Cependant la douleur générale ne fut pas de longue durée. Une tournée d’eau-de-vie remit les esprits d’aplomb et chassa les idées sombres.

— Y a-t-il d’autres manquants ? demanda Hobbs.

— Oui, surtout des recrues ; des petits fermiers mis sur la paille et mourant de faim parce qu’on leur a enlevé leurs fermes pour en faire des parcs à moutons. Ils ont mendié, et quand on les a pris, on les a attachés derrière une charrette, on les a mis nus jusqu’à la ceinture et on les a fouettés jusqu’au sang ; puis on les a mis aux ceps[1] pour recevoir la bastonnade ; puis ils ont mendié derechef ; on les a fouettés derechef et on leur a coupé une oreille ; puis ils ont mendié une troisième fois — car que faire quand on a faim ? — et on les a marqués sur la joue avec un fer rouge, et on les a vendus comme esclaves ; puis ils se sont enfuis : on les a poursuivis, pris et pendus.

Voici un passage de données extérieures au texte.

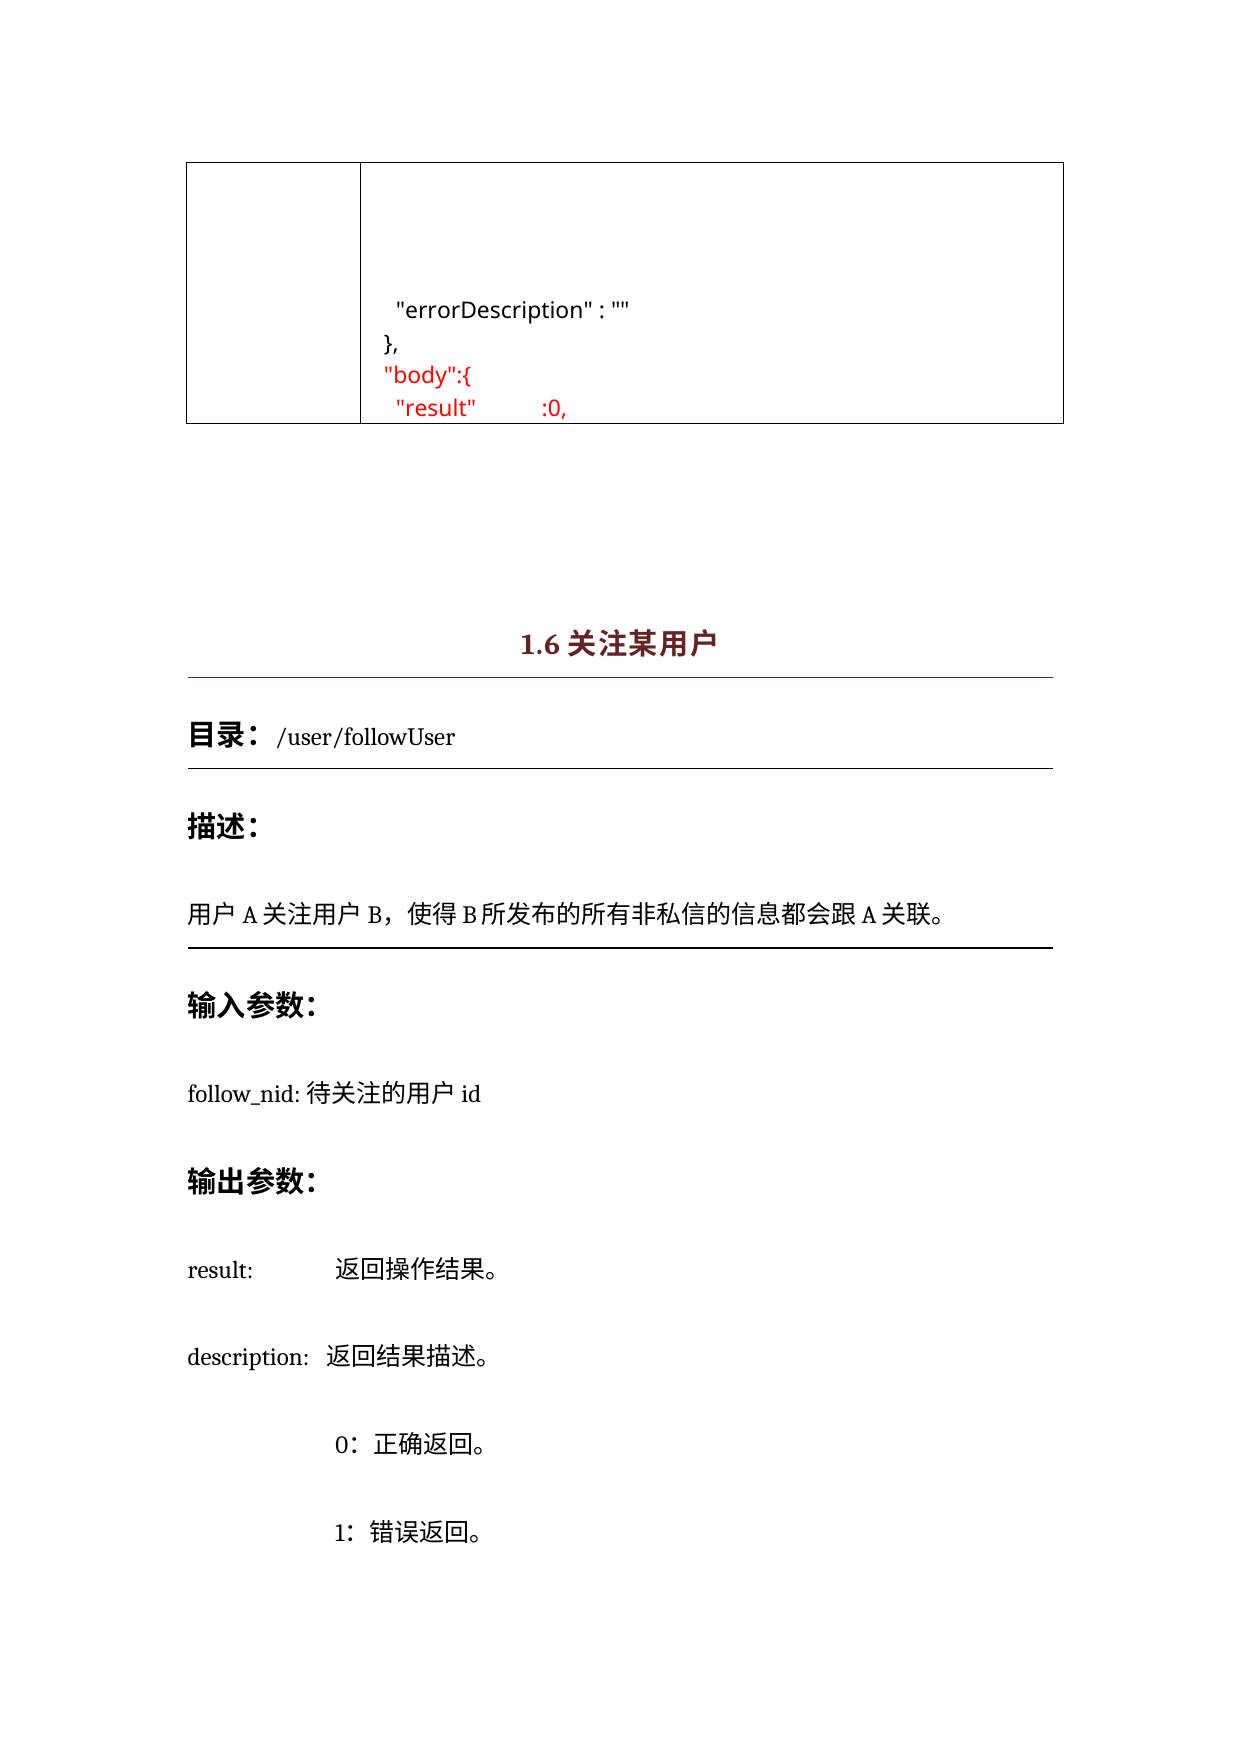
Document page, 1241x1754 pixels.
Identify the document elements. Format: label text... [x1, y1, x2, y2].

text 描述： [187, 792, 1053, 857]
subtitle 1.6关注某用户 [187, 609, 1053, 678]
text follow_nid: 待关注的用户id [187, 1059, 1053, 1124]
text description: 返回结果描述。 [187, 1322, 1053, 1387]
text 输出参数： [187, 1147, 1053, 1212]
text 用户A关注用户B，使得B所发布的所有非私信的信息都会跟A关联。 [187, 880, 1053, 949]
text 0：正确返回。 [187, 1410, 1053, 1475]
text 1：错误返回。 [187, 1498, 1053, 1563]
text result: 返回操作结果。 [187, 1235, 1053, 1300]
text 目录：/user/followUser [187, 701, 1053, 769]
text 输入参数： [187, 971, 1053, 1036]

Voilà leur histoire en termes courts et clairs. D’autres ont été traités plus bénignement. Approchez, Yokel, Burns, Hodges… montrez vos tatouages.

Ceux qu’il appelait se levèrent, ôtèrent leurs gue-

  1. Sorte de piège ou instrument de torture dans lequel les condamnés avaient les talons pris. De là aussi l’expression « punis par les talons ». Shakespeare en fait mention dans sa tragédie de Henri IV.